Hi Storage Experts,
In the absence of any well-known procedure for burning in or stress
testing file servers, I thought I would try a naive approach and see
what happened. Now I have problems but don't know how they have arisen
or whether I am simply making unreasonable demands on the system.
My naive test procedure involves simply copying a lot of bytes from
/dev/zero onto multiple filesystems on our new RAID servers. So
basically I create one 60 TB partition on each RAID, make it into an LVM
physical volume, created a volume group on top of that, and then divide
it into six or so logical volumes, creating an XFS filesystem on each.
Then I start writing to these in parallel as follows:
dd if=/dev/zero of=/mnt/data/temp1/testfile bs=1M &
dd if=/dev/zero of=/mnt/data/temp2/testfile bs=1M &
etc.
This does not make any allowance for possible file-size limits, but I
would have hoped at least for a graceful exit with a helpful error
message. Instead, one of the servers has stopped writing to the disks
and displays an impressive variety of errors in /var/log/messages,
starting with:
Mar 7 08:23:58 nfs2 kernel: aacraid: Host adapter abort request (0,0,1,0)
Mar 7 08:23:58 nfs2 kernel: aacraid: Host adapter abort request (0,0,1,0)
Mar 7 08:24:56 nfs2 last message repeated 188 times
Mar 7 08:24:56 nfs2 kernel: aacraid: Host adapter reset request. SCSI
hang ?
Mar 7 08:24:56 nfs2 kernel: sd 0:0:1:0: SCSI error: return code =
0x08000002
Mar 7 08:24:56 nfs2 kernel: sdb: Current: sense key: Hardware Error
Mar 7 08:24:56 nfs2 kernel: Add. Sense: Internal target failure
Mar 7 08:24:56 nfs2 kernel:
Mar 7 08:24:56 nfs2 kernel: end_request: I/O error, dev sdb, sector
53707122737
Mar 7 08:24:56 nfs2 kernel: I/O error in filesystem ("dm-6") meta-data
dev dm-6 block 0x28001a68f ("xlog_iodone") error 5 buf count 2048
This is a SuperMicro server, running SL5, with an Adaptec RAID controller.

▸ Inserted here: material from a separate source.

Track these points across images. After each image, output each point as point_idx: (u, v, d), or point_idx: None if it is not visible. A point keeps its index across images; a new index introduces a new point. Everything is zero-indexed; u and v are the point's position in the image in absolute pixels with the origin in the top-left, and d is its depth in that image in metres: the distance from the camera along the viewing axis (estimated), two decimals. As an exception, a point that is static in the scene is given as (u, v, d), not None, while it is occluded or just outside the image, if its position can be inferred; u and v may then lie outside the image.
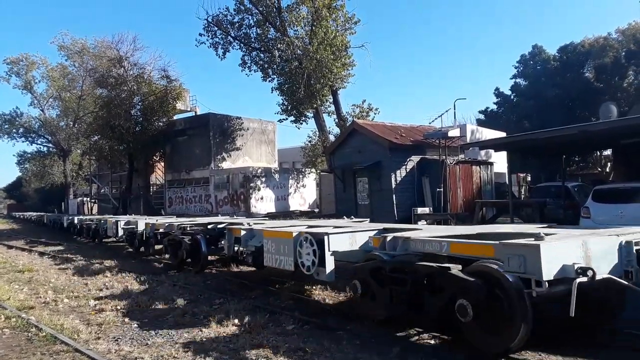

Any suggestions? My inclination is to try reconfiguring the RAID from
scratch and designing a test procedure that limits file sizes to say 1
TB, but if this is indicative of a real underlying problem then maybe
someone here can say so. One of the messages does say "Hardware Error"
but how conclusive is this?
Cheers,
Ben
--
Dr Ben Waugh Tel. +44 (0)20 7679 7223
Dept of Physics and Astronomy Internal: 37223
University College London
London WC1E 6BT
|